■ **Problem description**:
Transcribe all the records exactly and omit any images they hold.
=-=-=
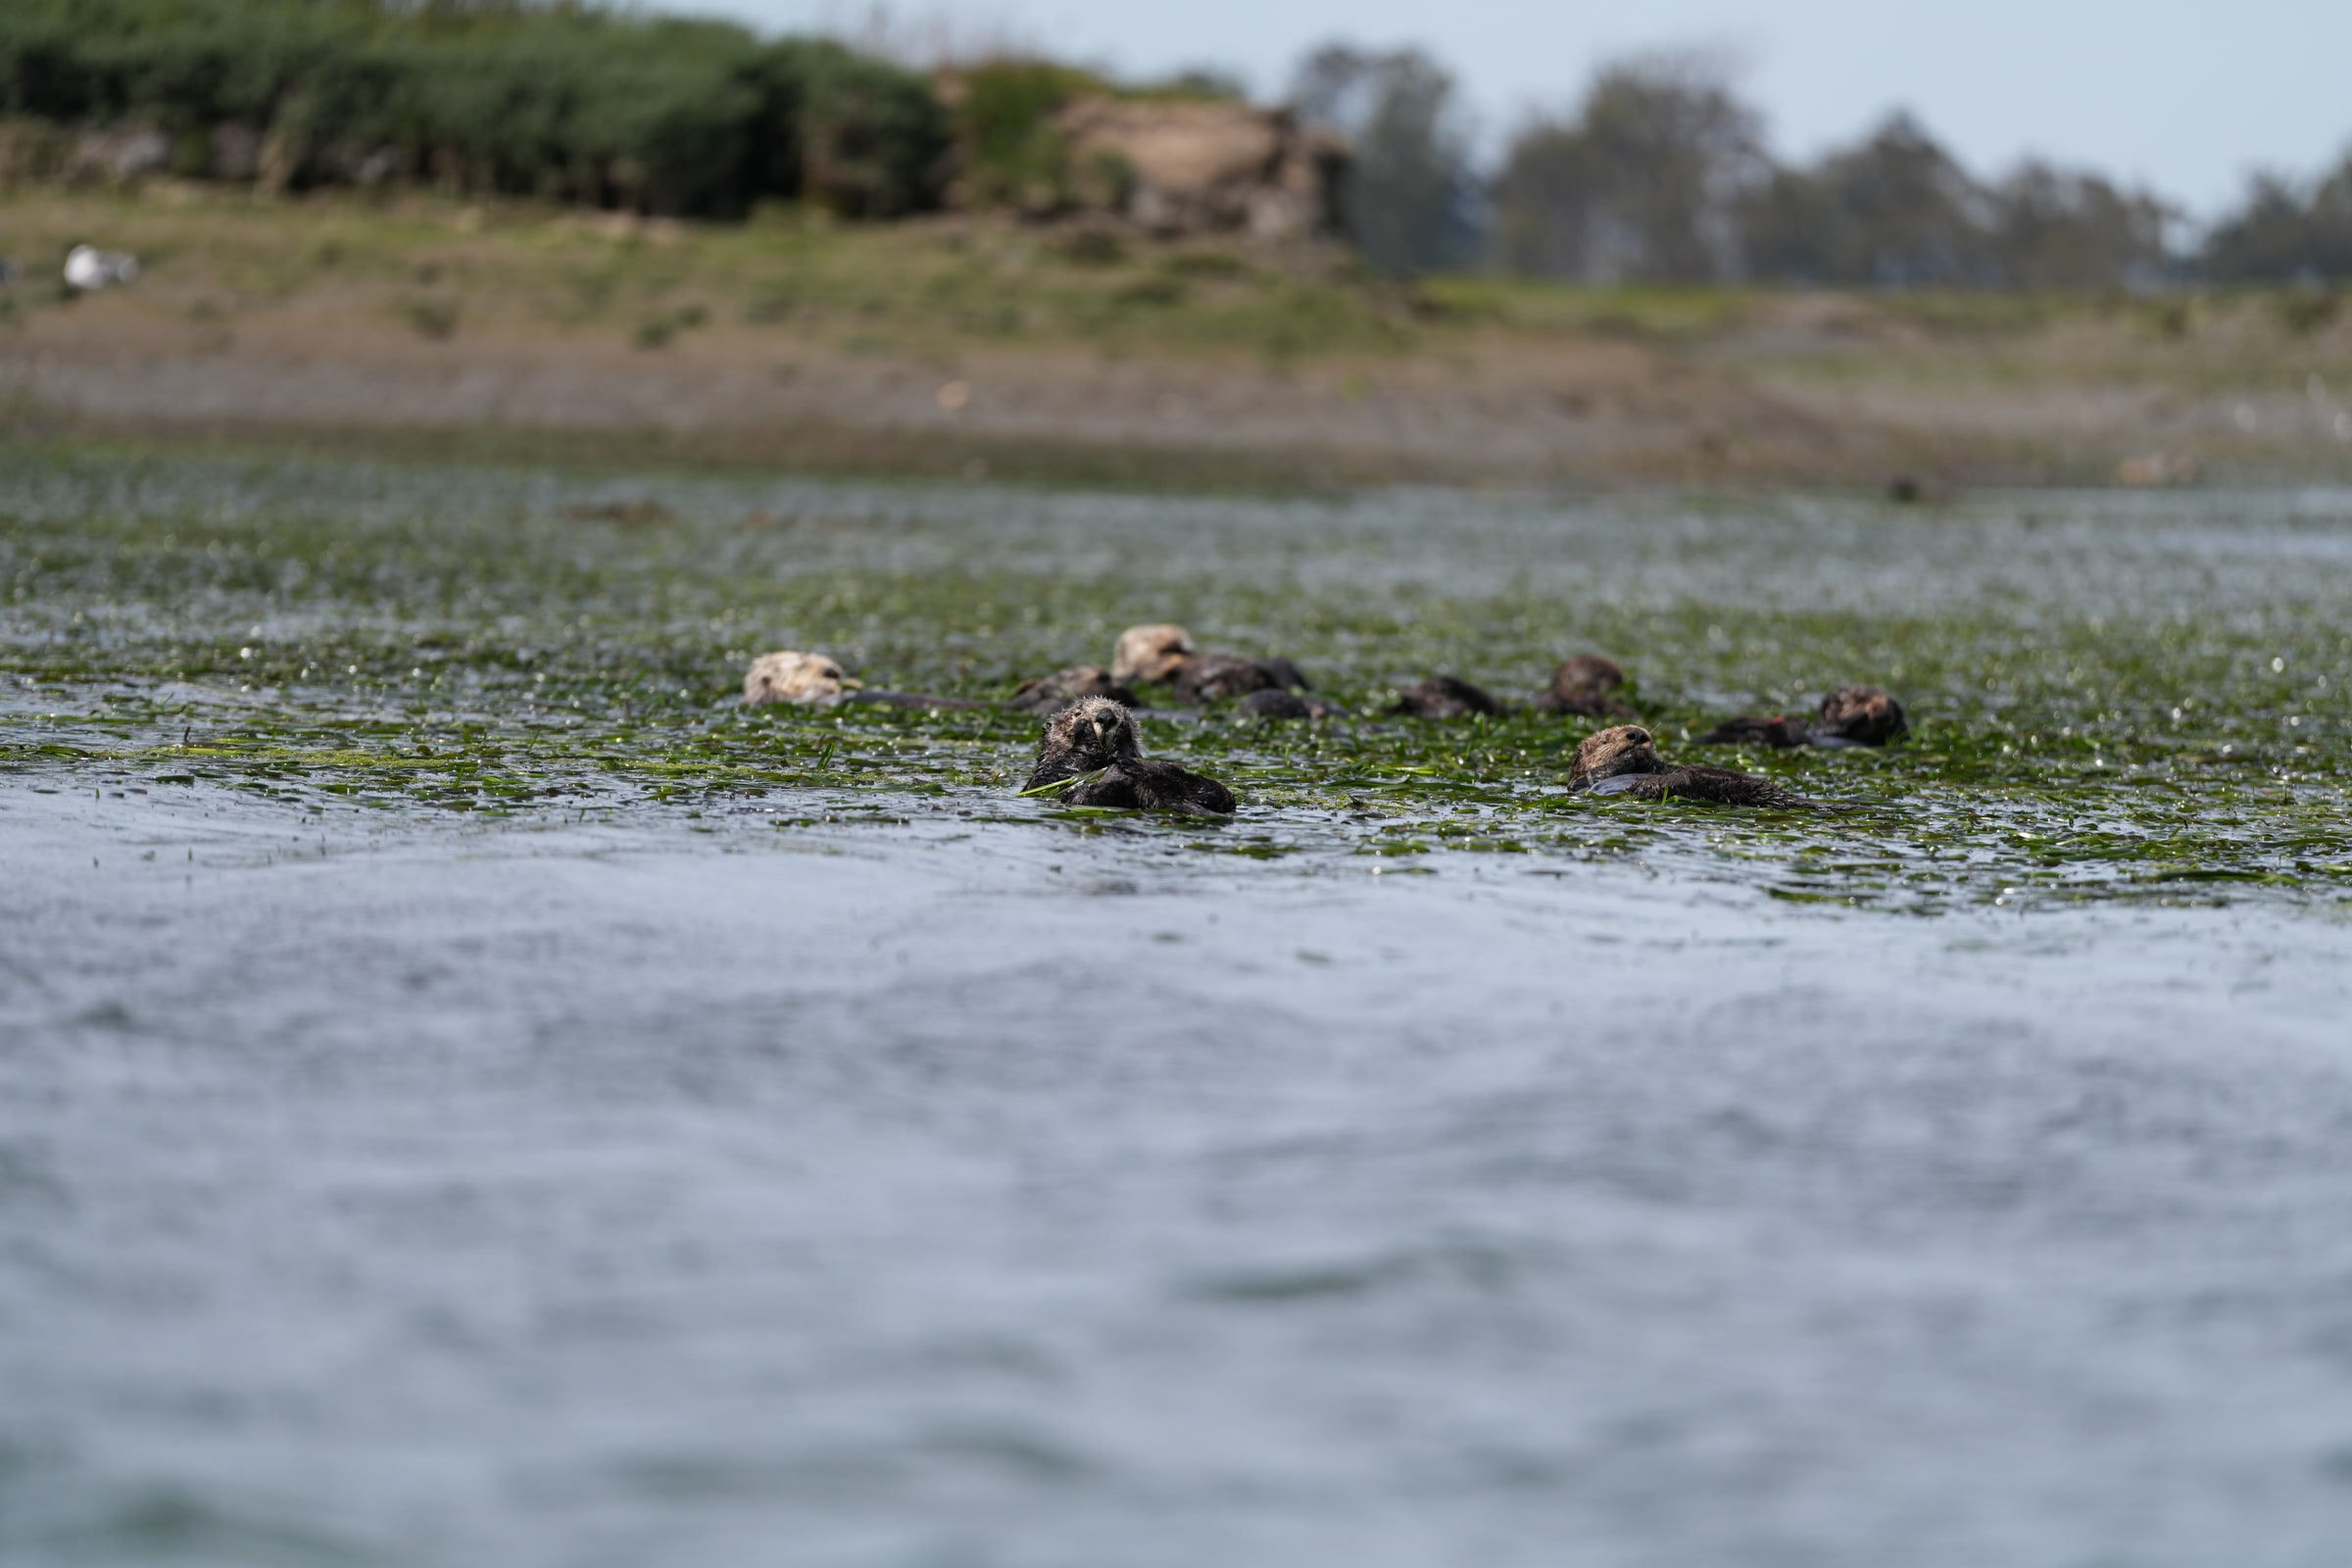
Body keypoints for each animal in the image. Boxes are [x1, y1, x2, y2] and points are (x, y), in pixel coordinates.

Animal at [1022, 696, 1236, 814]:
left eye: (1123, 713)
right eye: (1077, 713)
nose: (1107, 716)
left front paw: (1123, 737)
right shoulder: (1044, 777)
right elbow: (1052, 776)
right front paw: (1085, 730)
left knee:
=-=-=
■ **Answer for the task**:
Body keypoints for each animal in the image. Boxes are [x1, y1, x2, y2] and points are (x, y), in pixel coordinates.

Animal at [1022, 696, 1236, 814]:
left eye: (1123, 713)
right eye: (1077, 713)
nose: (1107, 716)
left front paw: (1123, 737)
right shoulder: (1044, 777)
right elbow: (1052, 776)
right front paw: (1085, 730)
left knee:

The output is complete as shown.